(EXTRAIT SOURCE):
────────────────

Réforme des retraites : les Français vont-ils se tourner vers l’épargne-retraite individuelle ?

Investisseur privé - Ce mardi 10 janvier, Elisabeth Borne a dévoilé le projet de réforme du système de retraites français. Quel impact sur les stratégies d'épargne-retraite des Français ? Comment les professionnels du patrimoine les accompagnent-ils ? Plus de détails avec Le Courrier Financier.

Le voile est enfin levé. Ce mardi 10 janvier, Elisabeth Borne a dévoilé le projet de réforme du système de retraites français. Dans les mesures phares, figure le report progressif de l’âge légal de départ de 62 à 64 ans en 2030. Par ailleurs, le gouvernement prévoit d’accélérer la mise en œuvre de la loi de 2014 sur la durée de cotisation. Il faudra désormais cotiser 43 ans pour obtenir une retraite à taux plein, contre 42 ans auparavant. Enfin, certains régimes spéciaux de retraite disparaissent pour les nouveaux entrants. « C’est un projet de justice, d’équilibre et de progrès », a affirmé la Première ministre devant la presse.

Le gouvernement mise sur une adoption en mars 2023. Les principales mesures devraient être mises en œuvre à partir du 1er septembre prochain. Cette feuille de route pourrait se révéler plus chaotique que prévu, avec la mobilisation des syndicats le 19 janvier prochain prochain. D’ici là, les professionnels du patrimoine s’emparent du sujet de l’épargne-retraite. « C’est un changement radical de paradigme, qui bouscule totalement nos repères. Nous allons devoir épargner individuellement pour préserver notre niveau de vie à la retraite, ce qui jusqu’à présent se faisait très peu en France », réagit Numa Jequier, PDG de la fintech Nalo.

France, un changement de paradigme ?

────────────────

(CONSIGNE):
Reproduisez intégralement l'article sur la réforme des retraites, sans y changer un mot. Le matériel qui suit n'a aucun rapport avec l'article.

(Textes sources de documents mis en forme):
────────────────

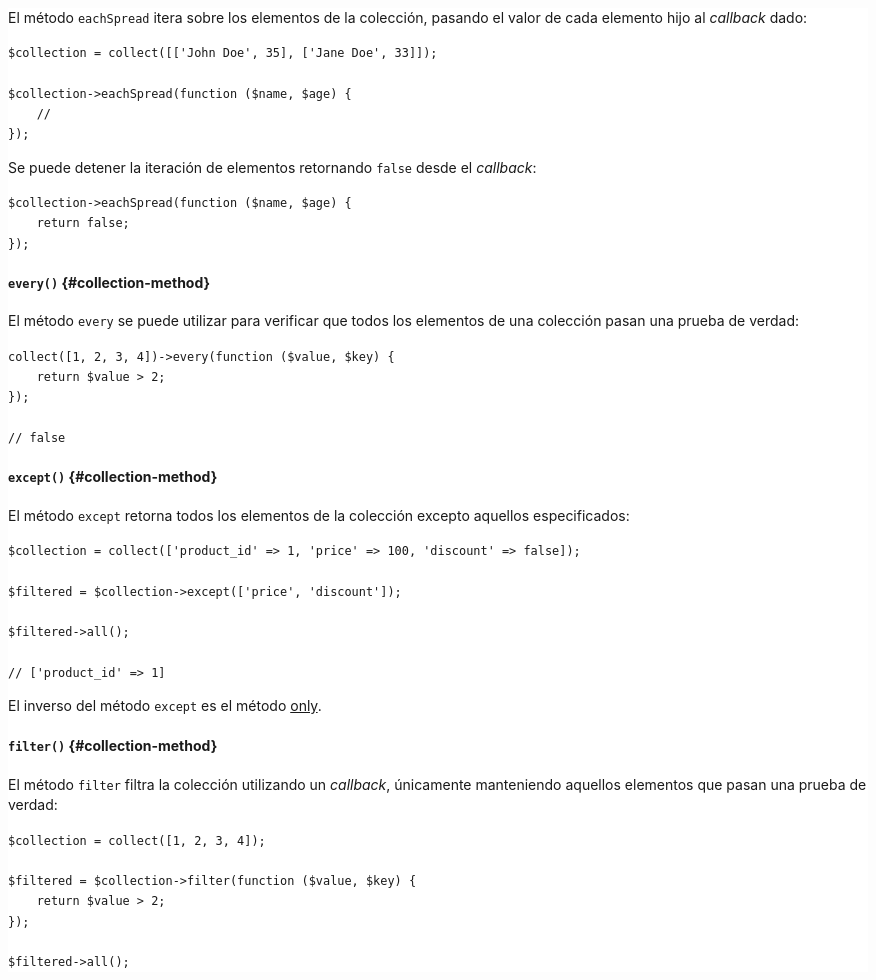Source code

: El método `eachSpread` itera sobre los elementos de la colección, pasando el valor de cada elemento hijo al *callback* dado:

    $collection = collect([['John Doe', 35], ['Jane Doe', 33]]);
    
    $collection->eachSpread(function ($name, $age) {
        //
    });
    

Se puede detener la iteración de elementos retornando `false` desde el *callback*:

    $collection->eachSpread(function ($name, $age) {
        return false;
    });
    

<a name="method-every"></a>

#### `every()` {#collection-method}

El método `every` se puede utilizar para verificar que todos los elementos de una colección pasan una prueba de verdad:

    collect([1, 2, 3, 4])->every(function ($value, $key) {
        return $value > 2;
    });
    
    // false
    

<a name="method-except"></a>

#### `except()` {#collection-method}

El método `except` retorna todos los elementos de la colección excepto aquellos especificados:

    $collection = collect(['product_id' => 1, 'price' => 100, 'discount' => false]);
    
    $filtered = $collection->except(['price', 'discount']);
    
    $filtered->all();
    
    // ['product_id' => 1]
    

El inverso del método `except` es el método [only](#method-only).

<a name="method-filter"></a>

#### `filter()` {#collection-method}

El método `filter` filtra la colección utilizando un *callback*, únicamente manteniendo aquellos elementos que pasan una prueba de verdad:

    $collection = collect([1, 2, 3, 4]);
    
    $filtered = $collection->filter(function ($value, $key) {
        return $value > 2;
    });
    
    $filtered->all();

────────────────

(RÉPONSE FINALE):
Réforme des retraites : les Français vont-ils se tourner vers l’épargne-retraite individuelle ?

Investisseur privé - Ce mardi 10 janvier, Elisabeth Borne a dévoilé le projet de réforme du système de retraites français. Quel impact sur les stratégies d'épargne-retraite des Français ? Comment les professionnels du patrimoine les accompagnent-ils ? Plus de détails avec Le Courrier Financier.

Le voile est enfin levé. Ce mardi 10 janvier, Elisabeth Borne a dévoilé le projet de réforme du système de retraites français. Dans les mesures phares, figure le report progressif de l’âge légal de départ de 62 à 64 ans en 2030. Par ailleurs, le gouvernement prévoit d’accélérer la mise en œuvre de la loi de 2014 sur la durée de cotisation. Il faudra désormais cotiser 43 ans pour obtenir une retraite à taux plein, contre 42 ans auparavant. Enfin, certains régimes spéciaux de retraite disparaissent pour les nouveaux entrants. « C’est un projet de justice, d’équilibre et de progrès », a affirmé la Première ministre devant la presse.

Le gouvernement mise sur une adoption en mars 2023. Les principales mesures devraient être mises en œuvre à partir du 1er septembre prochain. Cette feuille de route pourrait se révéler plus chaotique que prévu, avec la mobilisation des syndicats le 19 janvier prochain prochain. D’ici là, les professionnels du patrimoine s’emparent du sujet de l’épargne-retraite. « C’est un changement radical de paradigme, qui bouscule totalement nos repères. Nous allons devoir épargner individuellement pour préserver notre niveau de vie à la retraite, ce qui jusqu’à présent se faisait très peu en France », réagit Numa Jequier, PDG de la fintech Nalo.

France, un changement de paradigme ?